Linux-BTRFS Archive on lore.kernel.org
 help / Atom feed
* [PATCH 0/2] Scrub allocations vs reclaim fix
@ 2018-12-04 15:11 David Sterba
  2018-12-04 15:11 ` [PATCH 1/2] btrfs: scrub: pass fs_info to scrub_setup_ctx David Sterba
  2018-12-04 15:11 ` [PATCH 2/2] btrfs: scrub: move scrub_setup_ctx allocation out of device_list_mutex David Sterba
  0 siblings, 2 replies; 6+ messages in thread
From: David Sterba @ 2018-12-04 15:11 UTC (permalink / raw)
  To: linux-btrfs; +Cc: fdmanana, David Sterba

I've instrumented the scrub alloctions to check for the GFP_NOFS context
and whether the device_list_mutex is not held. This caught one
allocation, and I've used the instrumented code to verify that Filipe's
scrub/reclaim fix is correct.

There are some debugging helpers need that live in the generic code so
I'm posting only results.
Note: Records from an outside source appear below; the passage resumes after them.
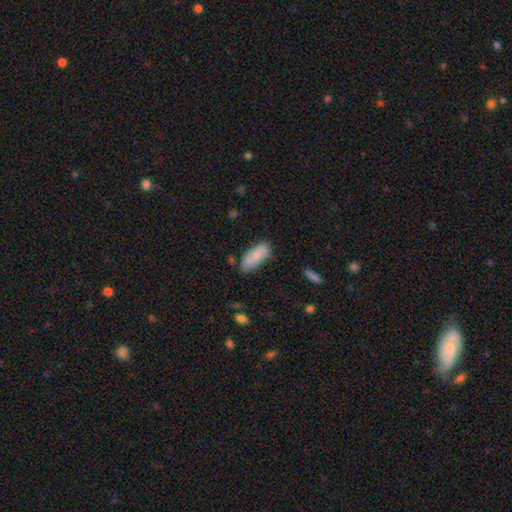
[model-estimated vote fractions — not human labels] Smooth or featured? Predicted: smooth (p=0.79). How rounded? Predicted: in between (p=0.81). Merging? Predicted: none (p=0.71).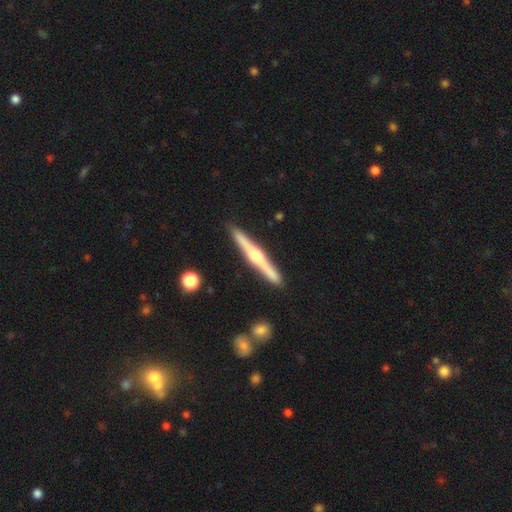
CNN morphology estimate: A featured or disk galaxy (77%) viewed edge-on (98%) with a rounded central bulge (84%). Merging: none (90%).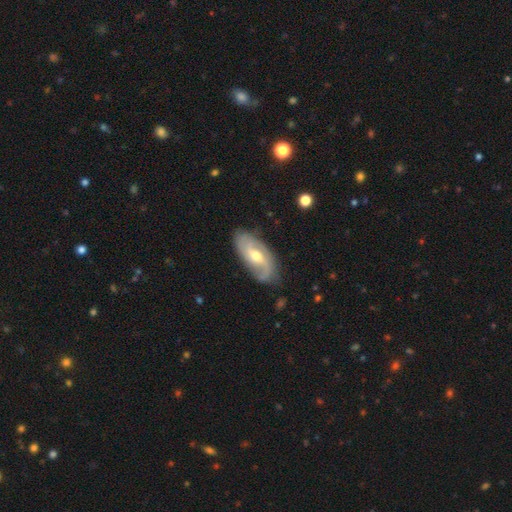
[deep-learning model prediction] Smooth or featured: featured or disk — 78% (smooth — 16%)
Edge-on disk: no — 92% (yes — 8%)
Bar: weak — 45% (no — 44%)
Spiral arms: yes — 92% (no — 8%)
Spiral winding: medium — 42% (tight — 29%)
Spiral arm count: 2 — 66% (can't tell — 17%)
Bulge size: moderate — 66% (small — 28%)
Merging: none — 80% (minor disturbance — 15%)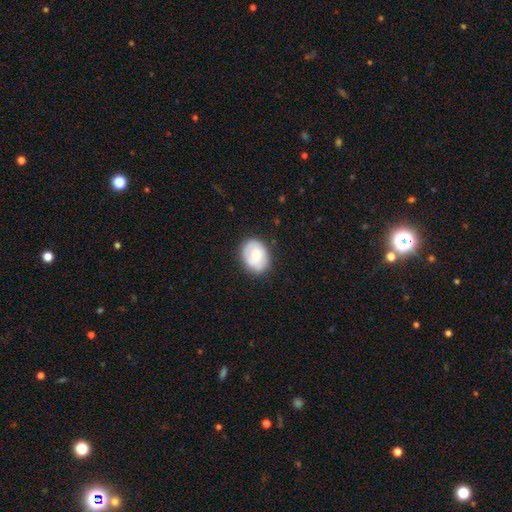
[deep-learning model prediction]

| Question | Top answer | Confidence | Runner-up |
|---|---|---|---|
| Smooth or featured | smooth | 63% | featured or disk (31%) |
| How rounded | in between | 63% | round (36%) |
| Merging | none | 74% | minor disturbance (19%) |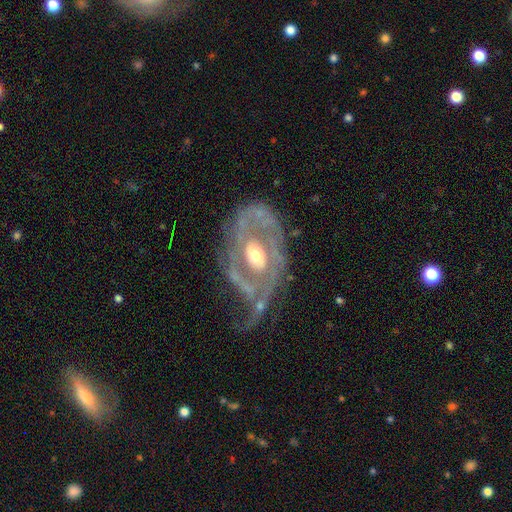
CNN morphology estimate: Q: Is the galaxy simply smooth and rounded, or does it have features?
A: featured or disk — 84%.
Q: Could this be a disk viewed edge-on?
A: no — 96%.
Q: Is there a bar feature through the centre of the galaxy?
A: no — 55%.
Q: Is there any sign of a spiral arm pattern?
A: yes — 74%.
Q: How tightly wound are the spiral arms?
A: tight — 40%.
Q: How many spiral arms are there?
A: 2 — 50%.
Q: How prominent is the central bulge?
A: moderate — 65%.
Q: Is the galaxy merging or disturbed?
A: none — 44%.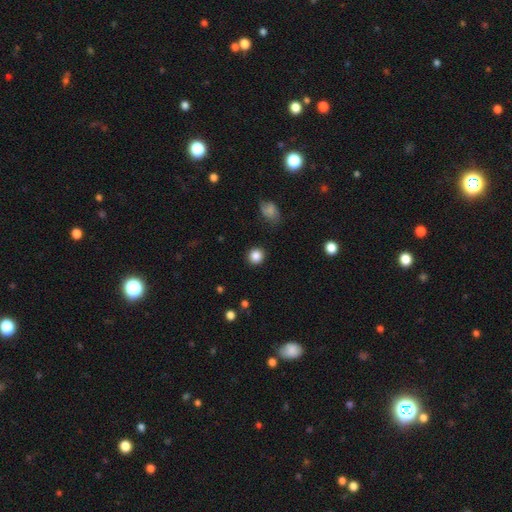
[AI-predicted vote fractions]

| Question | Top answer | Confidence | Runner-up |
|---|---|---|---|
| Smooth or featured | smooth | 86% | star or artifact (10%) |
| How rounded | round | 89% | in between (10%) |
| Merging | none | 89% | minor disturbance (7%) |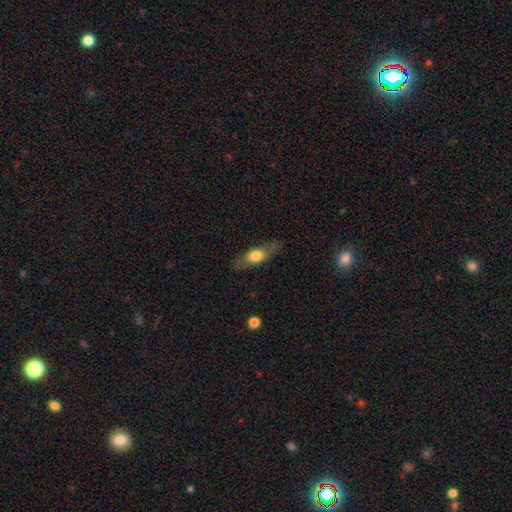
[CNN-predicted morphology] smooth 58%, featured or disk 36%, star or artifact 6%. Down the decision tree: how rounded — in between (55%); merging — none (80%).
The patches are in branch dev/locks-not-held
in my devel repos.

David Sterba (2):
  btrfs: scrub: pass fs_info to scrub_setup_ctx
  btrfs: scrub: move scrub_setup_ctx allocation out of device_list_mutex

 fs/btrfs/scrub.c | 37 +++++++++++++++++++++----------------
 1 file changed, 21 insertions(+), 16 deletions(-)

-- 
2.19.1


^ permalink raw reply	[flat|nested] 6+ messages in thread

* [PATCH 1/2] btrfs: scrub: pass fs_info to scrub_setup_ctx
  2018-12-04 15:11 [PATCH 0/2] Scrub allocations vs reclaim fix David Sterba
@ 2018-12-04 15:11 ` David Sterba
  2018-12-04 15:15   ` Nikolay Borisov
  2018-12-04 15:11 ` [PATCH 2/2] btrfs: scrub: move scrub_setup_ctx allocation out of device_list_mutex David Sterba
  1 sibling, 1 reply; 6+ messages in thread
From: David Sterba @ 2018-12-04 15:11 UTC (permalink / raw)
  To: linux-btrfs; +Cc: fdmanana, David Sterba

We can pass fs_info directly as this is the only member of btrfs_device
that's bing used inside scrub_setup_ctx.

Signed-off-by: David Sterba <dsterba@suse.com>
---
 fs/btrfs/scrub.c | 9 ++++-----
 1 file changed, 4 insertions(+), 5 deletions(-)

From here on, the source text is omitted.